During talks in Thailand, US national security advisor Jake Sullivan urged Chinese Foreign Minister Wang Yi to use China’s influence with Iran to reduce Middle Eastern tensions. The officials also agreed to work on organizing a phone contact between President Joe Biden and Chinese leader Xi Jinping.

The conversations Friday and Saturday in Bangkok, which followed the presidents’ discussions in California in November, came after a ruling-party candidate opposed by Beijing won Taiwan’s recent presidential election and US and Chinese military officials restarted a previously halted contact. They occurred as attacks by Iran-backed Houthi rebels in Yemen continue to endanger global shipping in the Red Sea.

According to a senior US official, Sullivan mentioned China’s significant economic leverage over Iran, as well as the disruptive effect of the Houthi strikes on world commerce.

The official acknowledged that China has openly called for lower tensions, but said it was too early to determine whether Beijing was using diplomatic leverage to pressure Tehran on the issue. The official was not authorized to speak publicly about Sullivan and Wang’s private conversations and spoke on the condition of anonymity.

According to the Chinese Foreign Ministry, Wang stated that Washington should honor its vow not to back Taiwanese independence.

According to a statement from the ministry, Wang stated that Taiwan’s election, won by current Vice President Lai Ching-te, did not change China’s position that the island is part of China and that the most significant problem in US-China relations is the question of “Taiwan independence.”

Biden has stated that he does not support Taiwanese independence, but US law requires a strong defense for Taiwan and that all threats to the island be treated as matters of “grave concern.”

The US official said it was unclear when the next Biden-Xi talk would take place, but they hoped it would happen in the coming months.

Wang and Sullivan had previously met on the Mediterranean island of Malta and in Vienna last year, before to the Biden-Xi summit in California.

In November, both parties announced modest agreements to battle illegal fentanyl and reopen military connections, which prevented the relationship from deteriorating further. The US-China Counternarcotics Working Group will hold its first meeting on Tuesday. According to American officials, China produces the majority of fentanyl and its precursors.

China considers self-ruled Taiwan to be its own territory, and in recent years has sent military planes and ships to protest political activities there. Earlier Saturday, Taiwan’s defense ministry said China had sent over 30 warplanes and a group of navy ships toward the island in a 24-hour period, including 13 warplanes that crossed the Taiwan Strait’s midline, an unofficial boundary that serves as a buffer between its territory and the mainland.

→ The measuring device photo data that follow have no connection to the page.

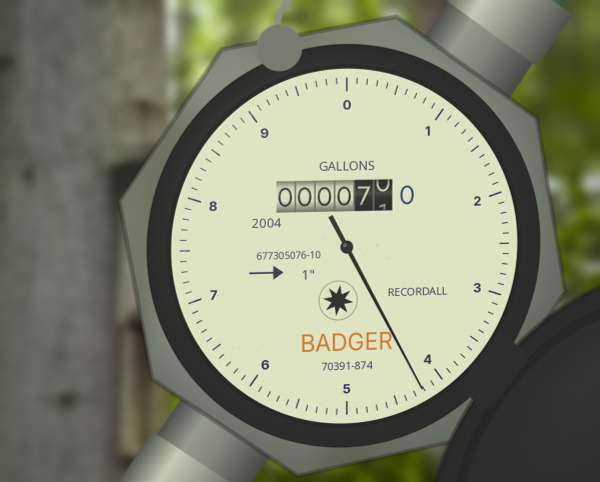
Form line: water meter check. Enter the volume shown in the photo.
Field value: 704.2 gal
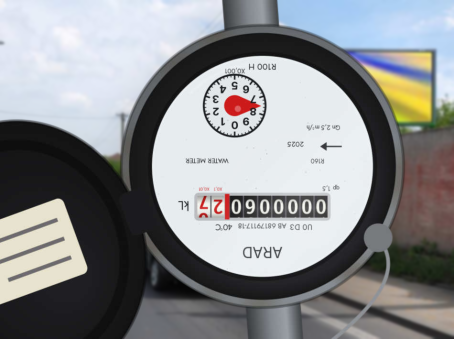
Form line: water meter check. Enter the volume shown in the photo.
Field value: 60.267 kL
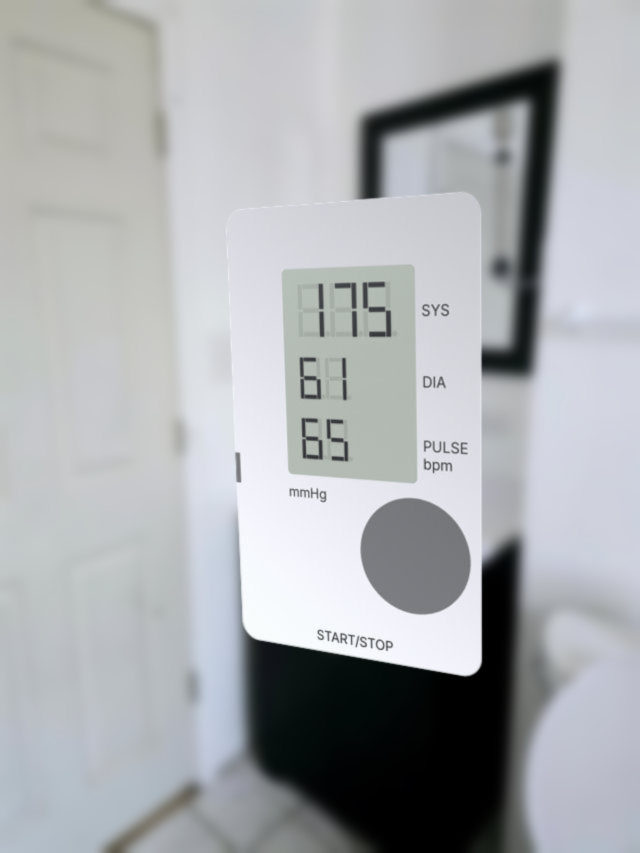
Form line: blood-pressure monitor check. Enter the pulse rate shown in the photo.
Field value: 65 bpm
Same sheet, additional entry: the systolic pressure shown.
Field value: 175 mmHg
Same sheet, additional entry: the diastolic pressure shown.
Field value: 61 mmHg
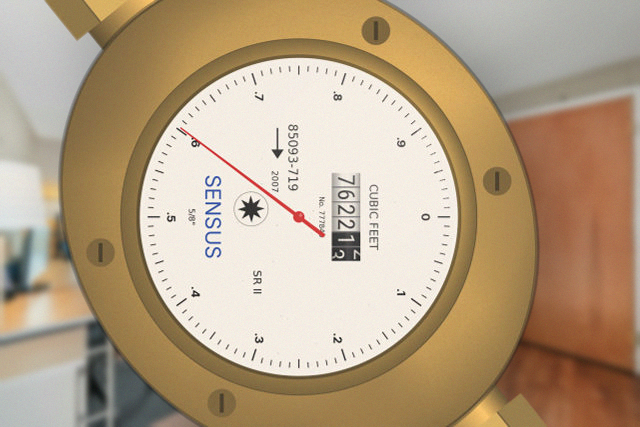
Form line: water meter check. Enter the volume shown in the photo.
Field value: 762212.60 ft³
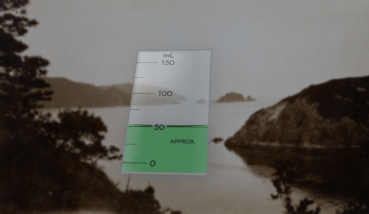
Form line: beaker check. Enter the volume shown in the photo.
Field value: 50 mL
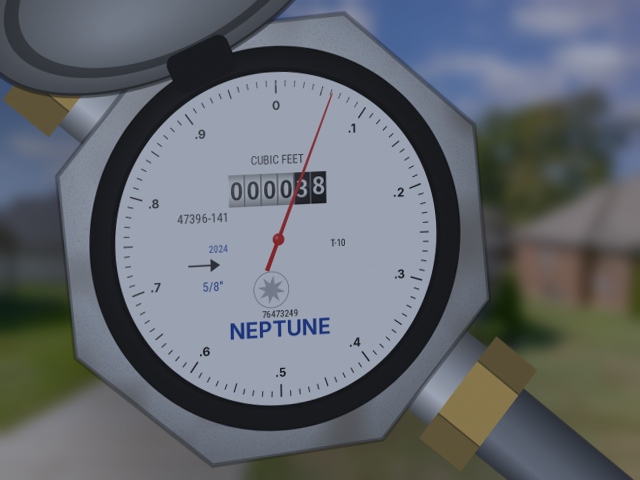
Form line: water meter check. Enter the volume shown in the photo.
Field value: 38.06 ft³
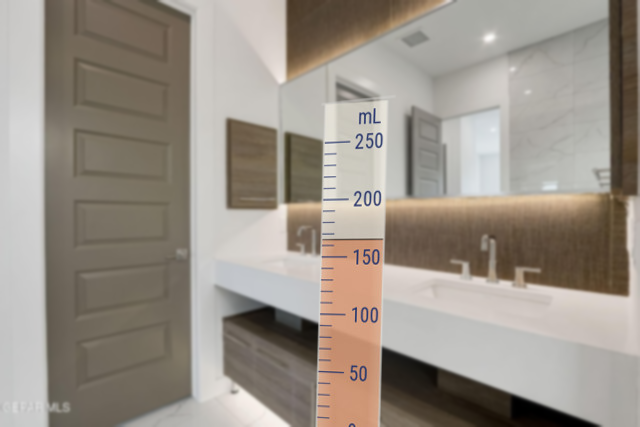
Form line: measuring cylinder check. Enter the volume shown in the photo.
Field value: 165 mL
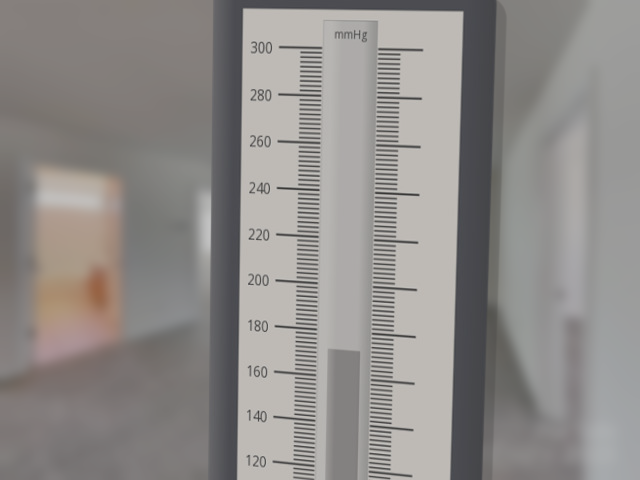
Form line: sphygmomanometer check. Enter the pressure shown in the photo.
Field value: 172 mmHg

Wang also stated that China and the United States should use this year’s 45th anniversary of diplomatic relations to reflect on previous experiences and respect each other as equals, rather than adopting a condescending attitude.

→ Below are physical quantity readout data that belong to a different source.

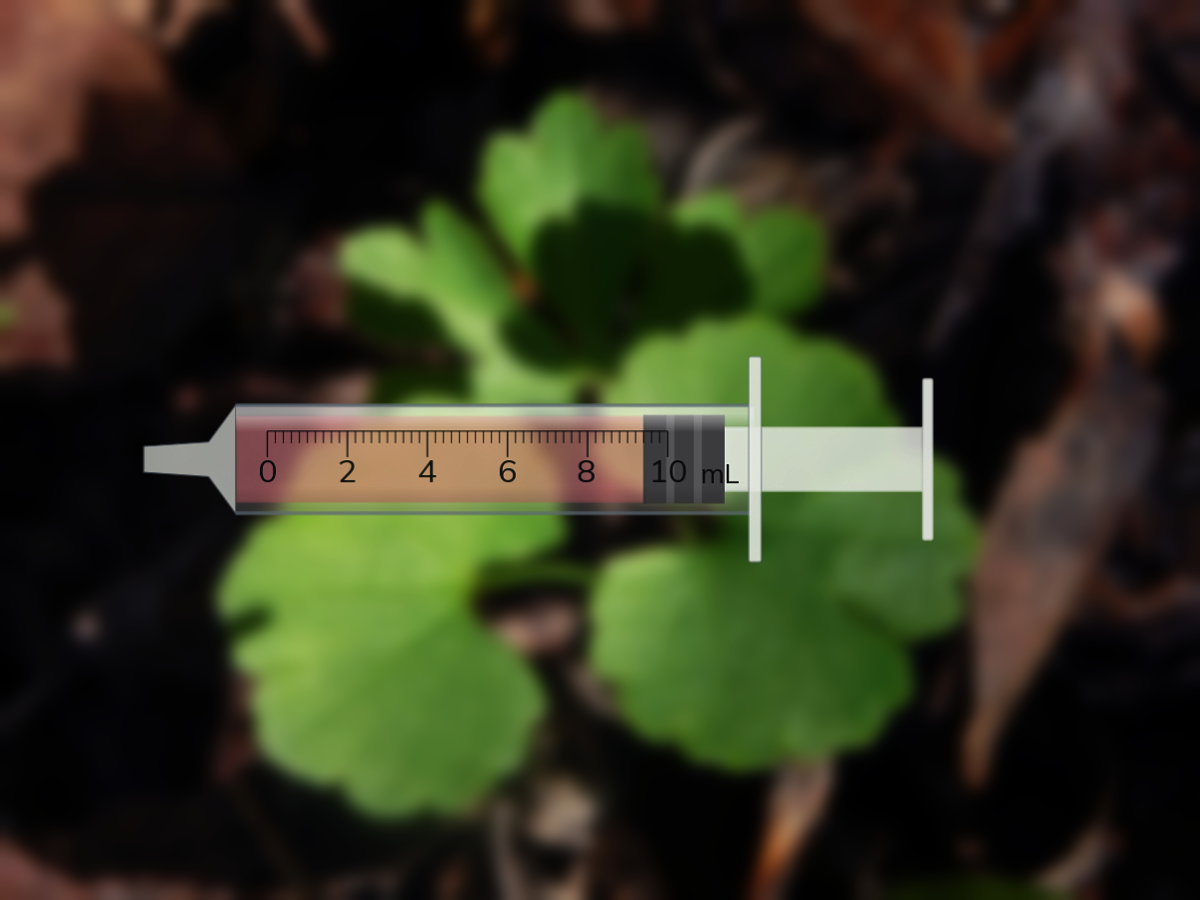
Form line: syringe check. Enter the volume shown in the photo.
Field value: 9.4 mL
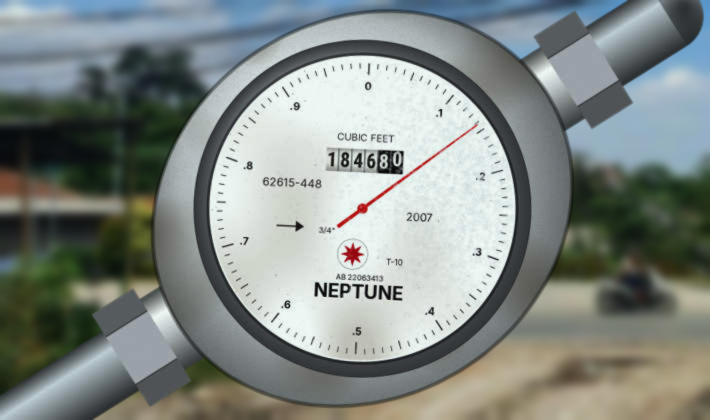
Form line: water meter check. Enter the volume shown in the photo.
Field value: 184680.14 ft³
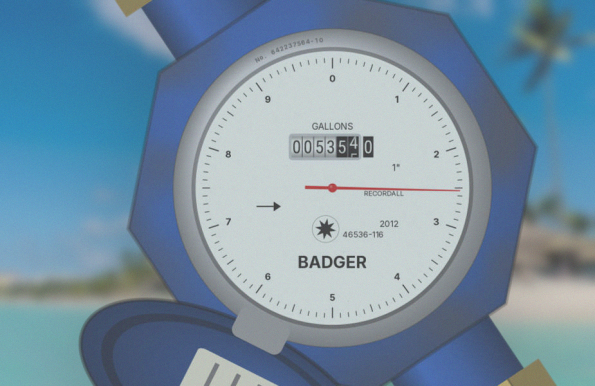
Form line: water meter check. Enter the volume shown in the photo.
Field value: 53542.5 gal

According to the statement, Wang stated that the countries should “be committed to mutual respect, peaceful coexistence, and win-win cooperation, building a correct way for China and the United States to interact.”

Taiwan has reported that six Chinese balloons sailed above the island or over airspace immediately north of it, days after the self-governing island had its election. Lai’s Democratic Progressive Party campaigned primarily on self-determination, social fairness, and rejection of China’s threats.

Aside from cross-strait concerns, Sullivan and Wang discussed Russia’s war in Ukraine, the Middle East, North Korea, the South China Sea, and Myanmar, according to the White House. Sullivan and Wang discussed the progress made toward a dialogue on artificial intelligence between US and Chinese officials this spring.

Sullivan emphasized that, while Washington and Beijing are competing, both sides must “prevent it from veering into conflict or confrontation,” according to a White House readout of the meeting.